(Activity)
Apart from the pictures, write out the records that follow exactly.

(Excerpted records)

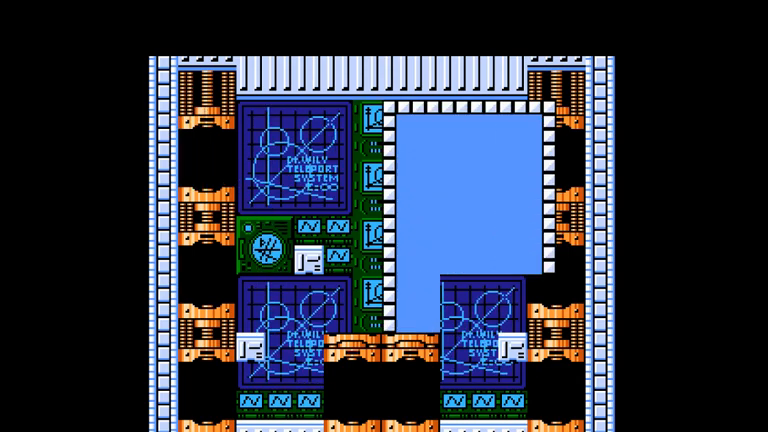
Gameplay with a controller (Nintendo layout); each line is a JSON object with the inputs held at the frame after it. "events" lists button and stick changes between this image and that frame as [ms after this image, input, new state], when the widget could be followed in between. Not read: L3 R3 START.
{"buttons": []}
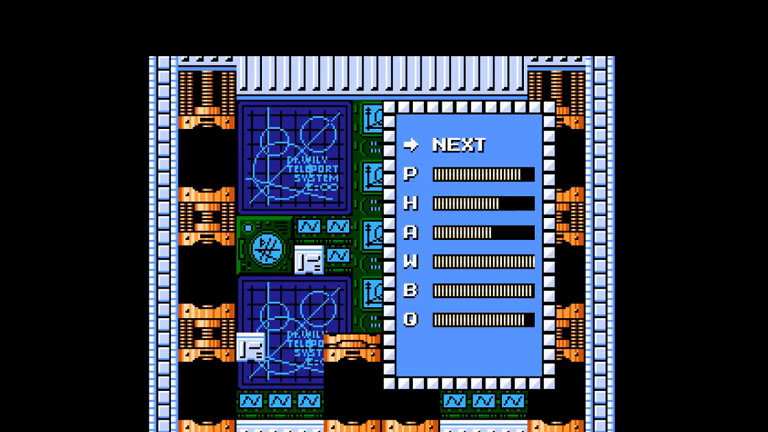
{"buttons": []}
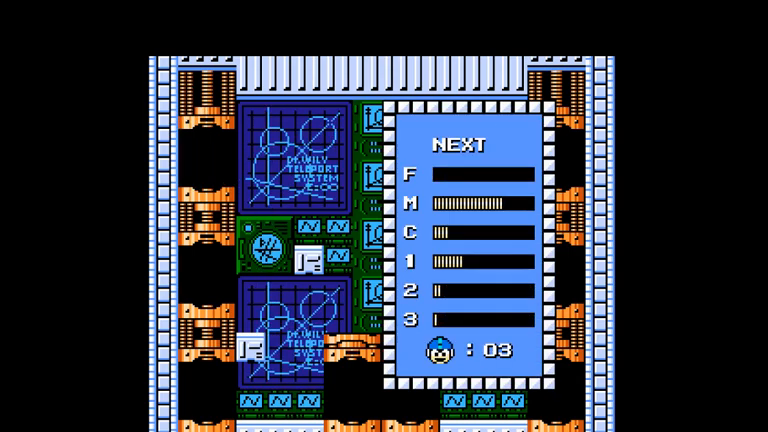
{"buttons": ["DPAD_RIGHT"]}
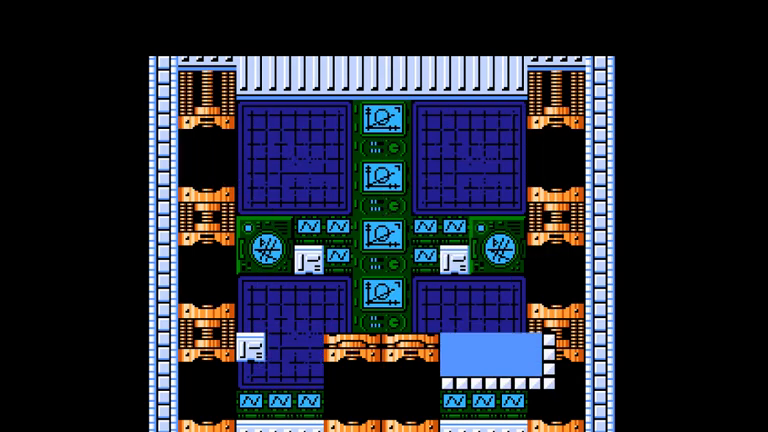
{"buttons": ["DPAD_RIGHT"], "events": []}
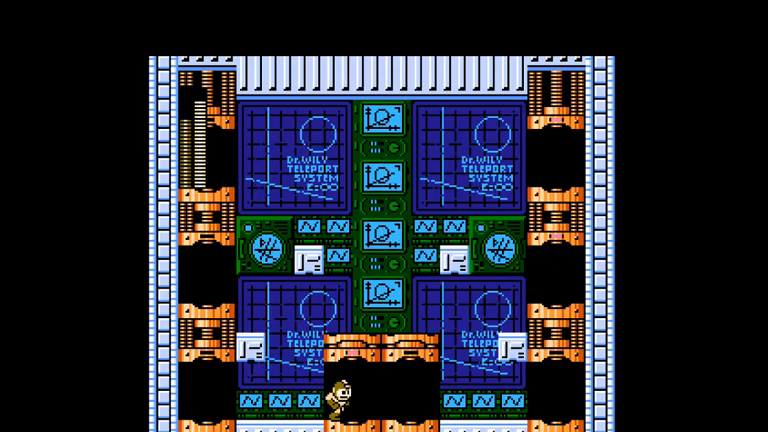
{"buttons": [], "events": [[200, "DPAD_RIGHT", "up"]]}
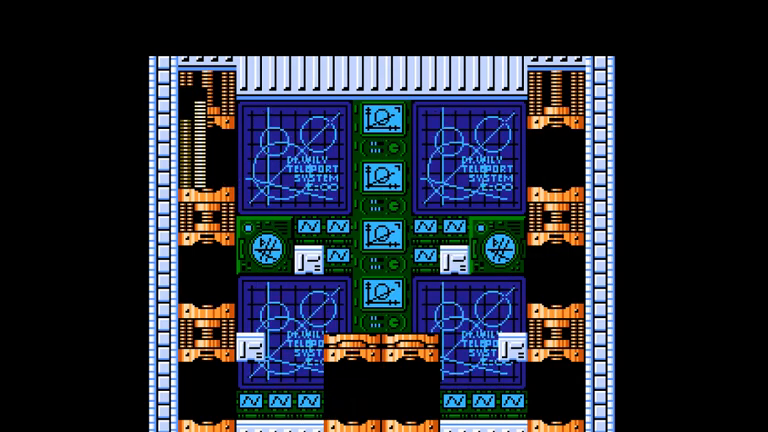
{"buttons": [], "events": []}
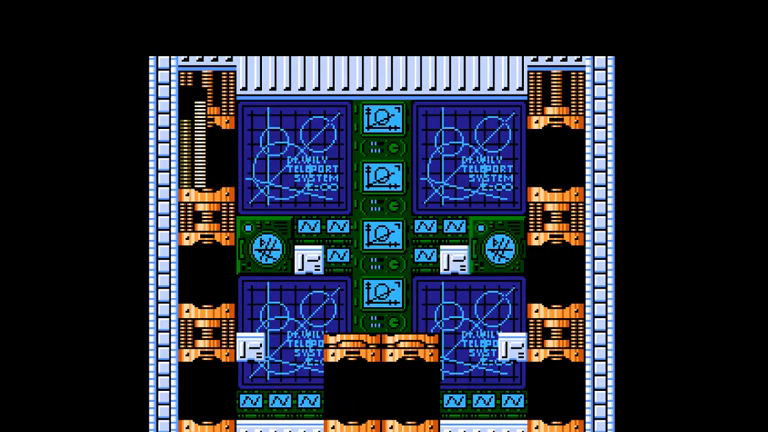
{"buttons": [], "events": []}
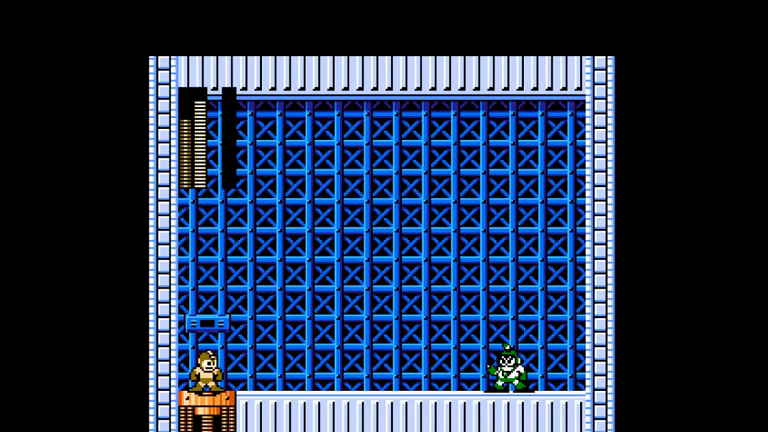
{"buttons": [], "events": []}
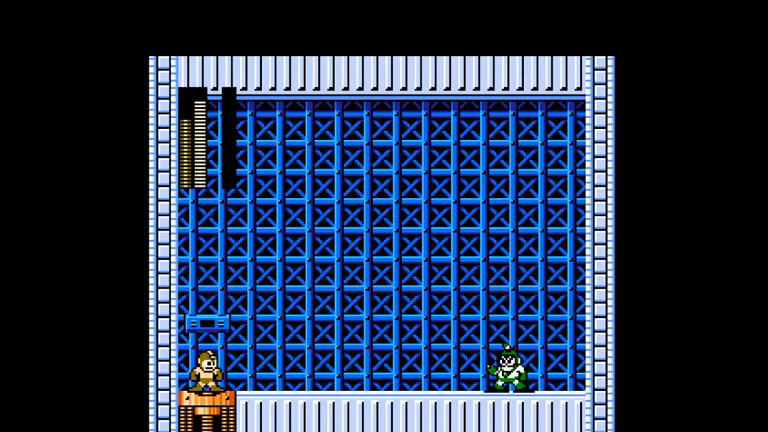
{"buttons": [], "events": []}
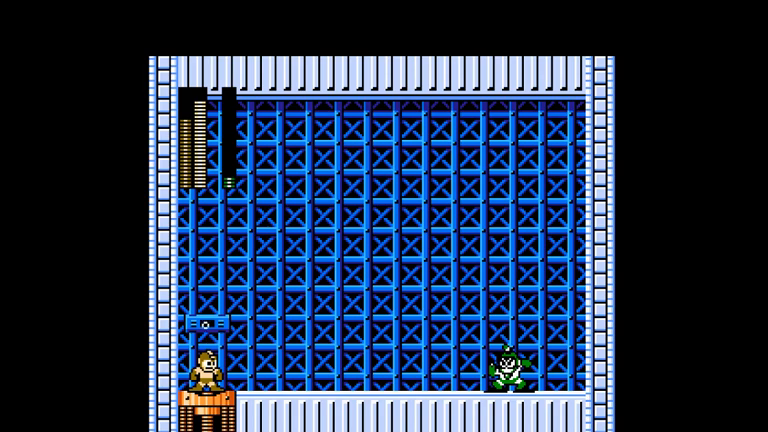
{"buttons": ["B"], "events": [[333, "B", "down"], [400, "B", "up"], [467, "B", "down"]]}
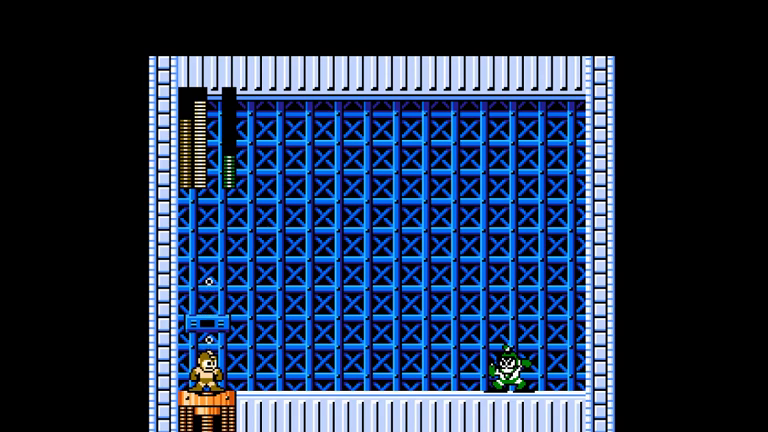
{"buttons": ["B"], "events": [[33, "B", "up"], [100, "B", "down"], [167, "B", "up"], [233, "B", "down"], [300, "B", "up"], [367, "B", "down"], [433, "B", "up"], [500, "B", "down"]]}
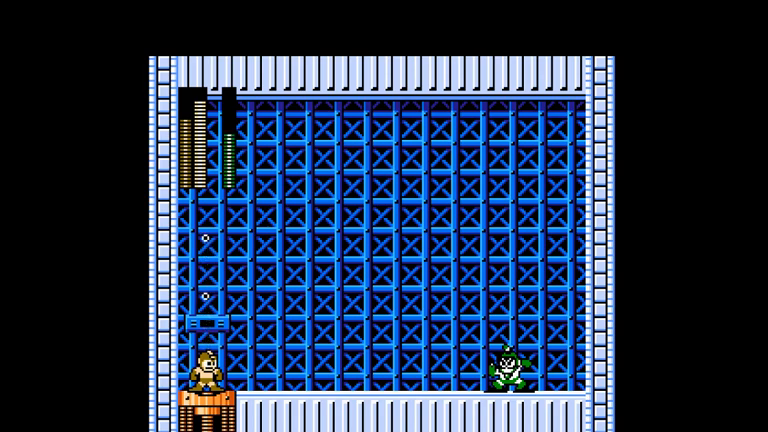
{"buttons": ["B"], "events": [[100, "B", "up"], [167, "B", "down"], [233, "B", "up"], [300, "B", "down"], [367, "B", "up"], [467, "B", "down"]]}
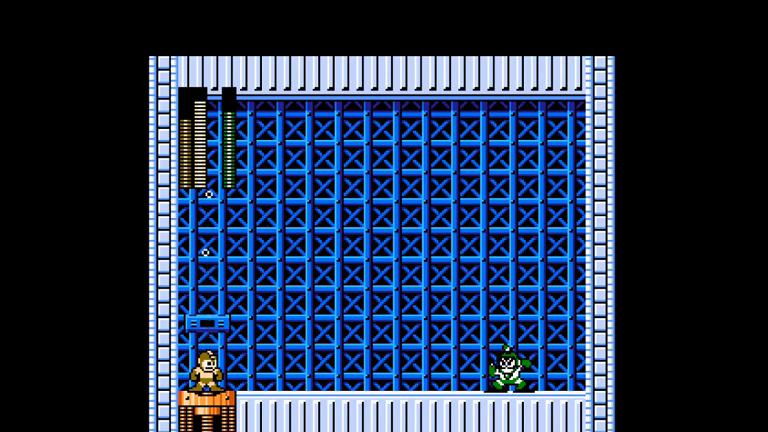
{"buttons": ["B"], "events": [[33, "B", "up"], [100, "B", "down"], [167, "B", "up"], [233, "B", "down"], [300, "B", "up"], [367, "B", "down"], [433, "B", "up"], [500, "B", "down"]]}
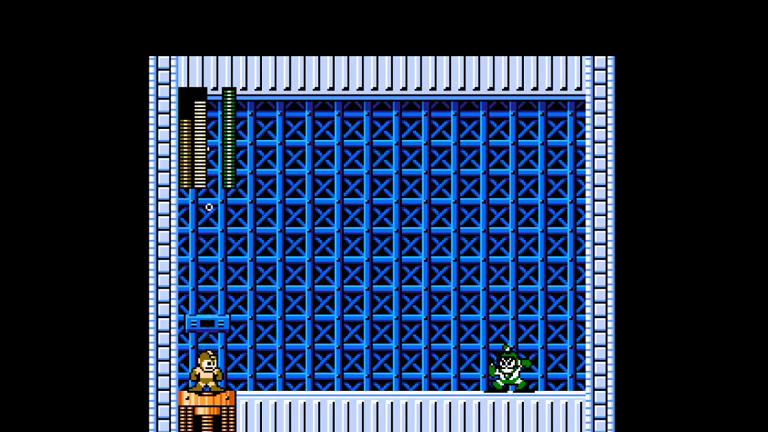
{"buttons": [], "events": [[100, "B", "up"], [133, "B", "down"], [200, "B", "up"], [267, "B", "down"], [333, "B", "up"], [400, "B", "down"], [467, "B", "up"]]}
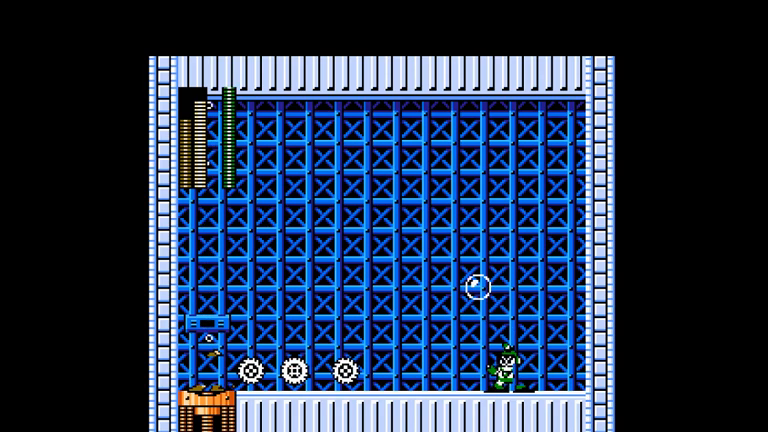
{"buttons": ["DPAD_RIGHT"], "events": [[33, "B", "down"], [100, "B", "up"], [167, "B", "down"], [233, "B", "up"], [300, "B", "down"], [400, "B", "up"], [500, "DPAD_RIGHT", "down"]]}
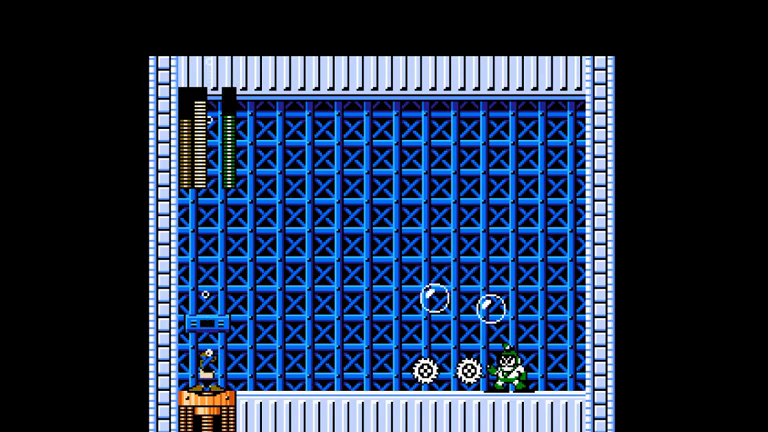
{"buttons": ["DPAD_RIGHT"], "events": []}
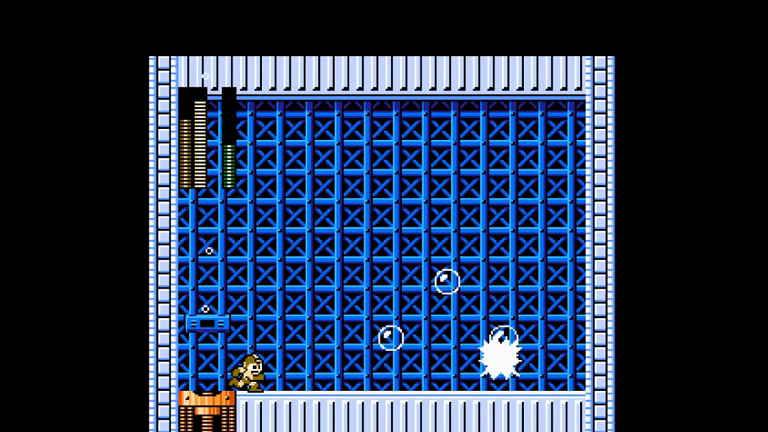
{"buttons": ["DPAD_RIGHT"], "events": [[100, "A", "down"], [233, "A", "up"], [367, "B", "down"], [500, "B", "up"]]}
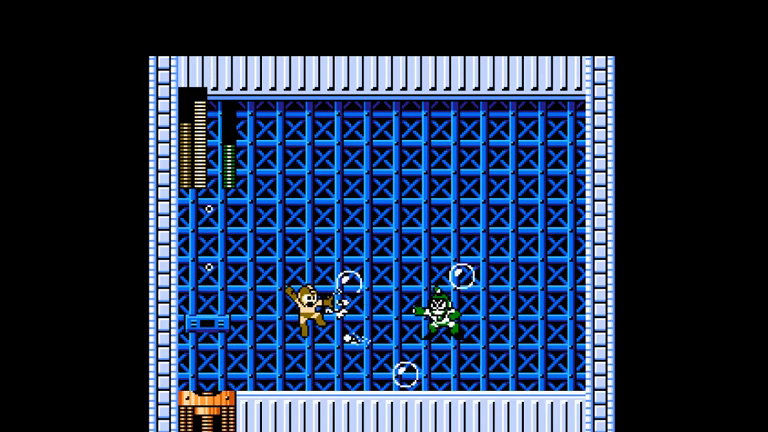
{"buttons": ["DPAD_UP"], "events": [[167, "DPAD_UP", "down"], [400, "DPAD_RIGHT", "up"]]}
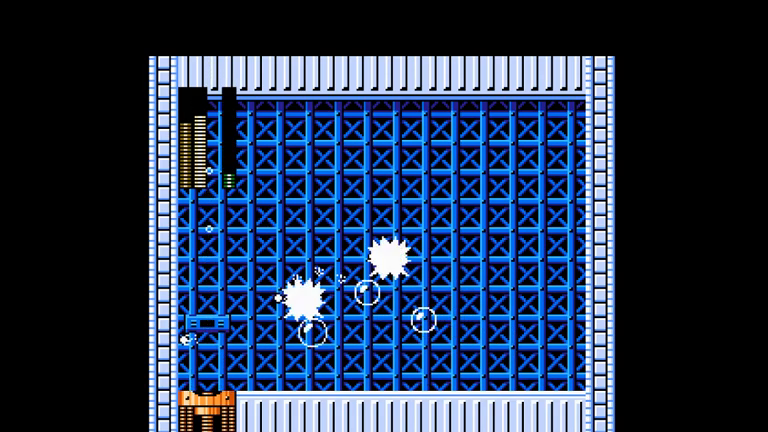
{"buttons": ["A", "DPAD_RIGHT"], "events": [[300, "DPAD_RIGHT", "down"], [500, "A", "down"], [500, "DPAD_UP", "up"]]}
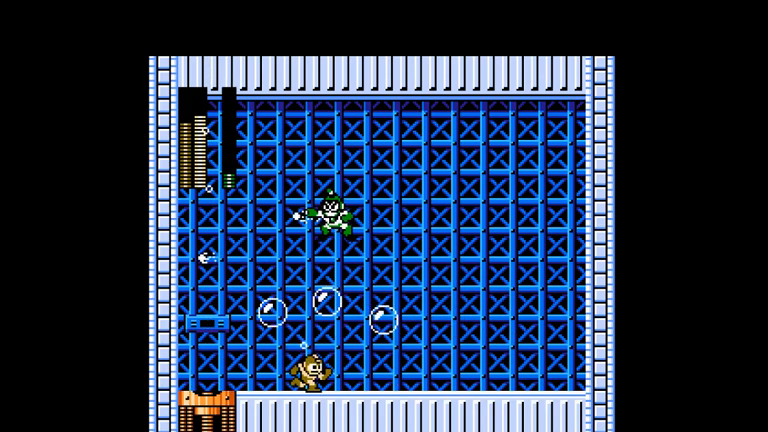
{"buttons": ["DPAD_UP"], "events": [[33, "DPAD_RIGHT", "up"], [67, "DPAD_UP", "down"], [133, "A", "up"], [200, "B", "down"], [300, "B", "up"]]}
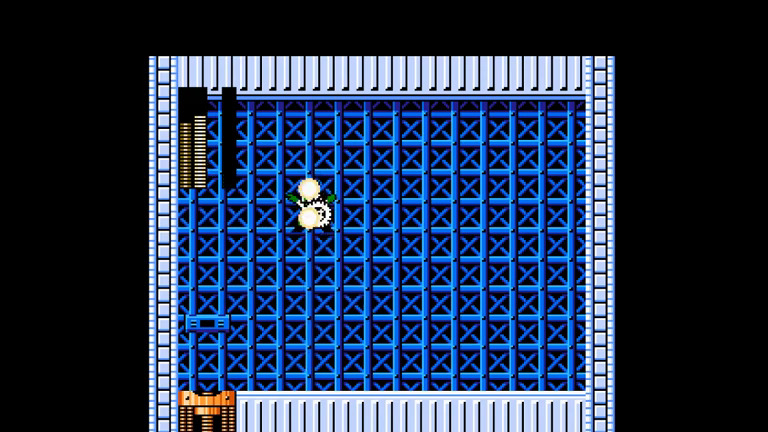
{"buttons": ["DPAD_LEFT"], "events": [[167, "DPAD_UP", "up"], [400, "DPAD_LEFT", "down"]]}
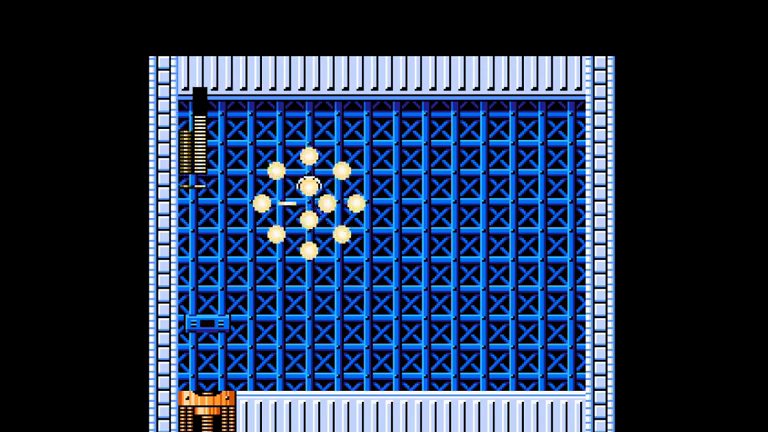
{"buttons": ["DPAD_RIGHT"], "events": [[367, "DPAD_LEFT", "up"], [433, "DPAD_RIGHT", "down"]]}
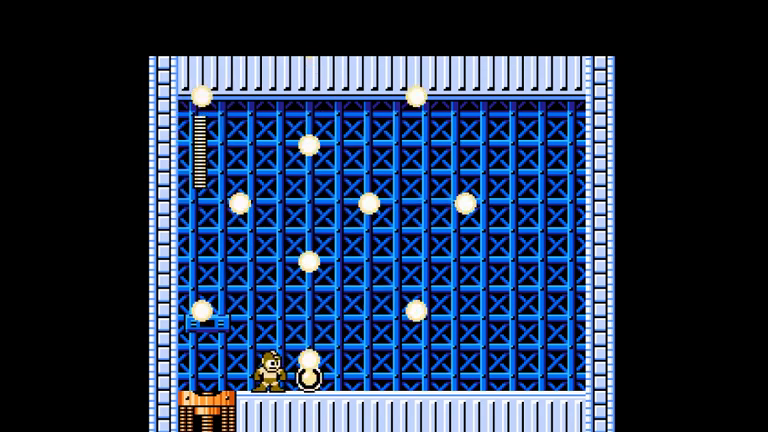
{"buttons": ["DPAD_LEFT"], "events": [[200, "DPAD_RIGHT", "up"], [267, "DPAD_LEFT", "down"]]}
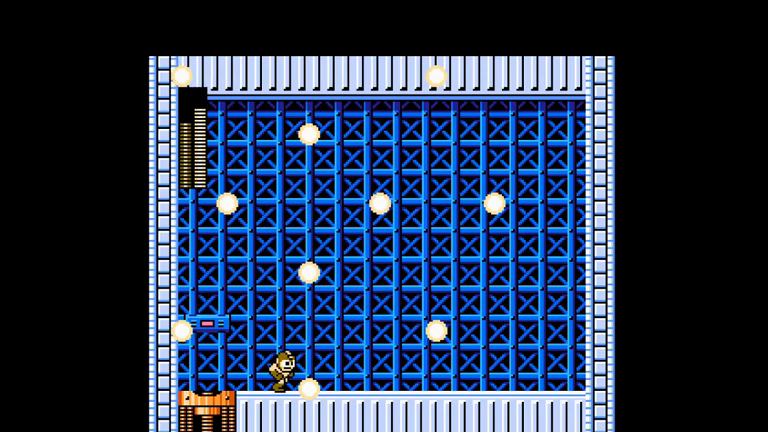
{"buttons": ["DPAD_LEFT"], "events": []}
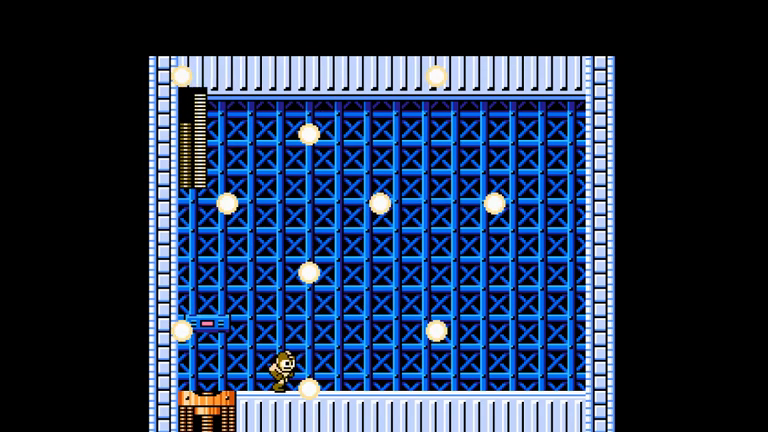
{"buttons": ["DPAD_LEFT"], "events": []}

(Result)
Gameplay with a controller (Nintendo layout); each line is a JSON object with the inputs held at the frame after it. "events" lists button and stick changes between this image and that frame as [ms after this image, input, new state], when the widget could be followed in between. Not read: L3 R3 START.
{"buttons": []}
{"buttons": []}
{"buttons": ["DPAD_RIGHT"]}
{"buttons": ["DPAD_RIGHT"], "events": []}
{"buttons": [], "events": [[200, "DPAD_RIGHT", "up"]]}
{"buttons": [], "events": []}
{"buttons": [], "events": []}
{"buttons": [], "events": []}
{"buttons": [], "events": []}
{"buttons": ["B"], "events": [[333, "B", "down"], [400, "B", "up"], [467, "B", "down"]]}
{"buttons": ["B"], "events": [[33, "B", "up"], [100, "B", "down"], [167, "B", "up"], [233, "B", "down"], [300, "B", "up"], [367, "B", "down"], [433, "B", "up"], [500, "B", "down"]]}
{"buttons": ["B"], "events": [[100, "B", "up"], [167, "B", "down"], [233, "B", "up"], [300, "B", "down"], [367, "B", "up"], [467, "B", "down"]]}
{"buttons": ["B"], "events": [[33, "B", "up"], [100, "B", "down"], [167, "B", "up"], [233, "B", "down"], [300, "B", "up"], [367, "B", "down"], [433, "B", "up"], [500, "B", "down"]]}
{"buttons": [], "events": [[100, "B", "up"], [133, "B", "down"], [200, "B", "up"], [267, "B", "down"], [333, "B", "up"], [400, "B", "down"], [467, "B", "up"]]}
{"buttons": ["DPAD_RIGHT"], "events": [[33, "B", "down"], [100, "B", "up"], [167, "B", "down"], [233, "B", "up"], [300, "B", "down"], [400, "B", "up"], [500, "DPAD_RIGHT", "down"]]}
{"buttons": ["DPAD_RIGHT"], "events": []}
{"buttons": ["DPAD_RIGHT"], "events": [[100, "A", "down"], [233, "A", "up"], [367, "B", "down"], [500, "B", "up"]]}
{"buttons": ["DPAD_UP"], "events": [[167, "DPAD_UP", "down"], [400, "DPAD_RIGHT", "up"]]}
{"buttons": ["A", "DPAD_RIGHT"], "events": [[300, "DPAD_RIGHT", "down"], [500, "A", "down"], [500, "DPAD_UP", "up"]]}
{"buttons": ["DPAD_UP"], "events": [[33, "DPAD_RIGHT", "up"], [67, "DPAD_UP", "down"], [133, "A", "up"], [200, "B", "down"], [300, "B", "up"]]}
{"buttons": ["DPAD_LEFT"], "events": [[167, "DPAD_UP", "up"], [400, "DPAD_LEFT", "down"]]}
{"buttons": ["DPAD_RIGHT"], "events": [[367, "DPAD_LEFT", "up"], [433, "DPAD_RIGHT", "down"]]}
{"buttons": ["DPAD_LEFT"], "events": [[200, "DPAD_RIGHT", "up"], [267, "DPAD_LEFT", "down"]]}
{"buttons": ["DPAD_LEFT"], "events": []}
{"buttons": ["DPAD_LEFT"], "events": []}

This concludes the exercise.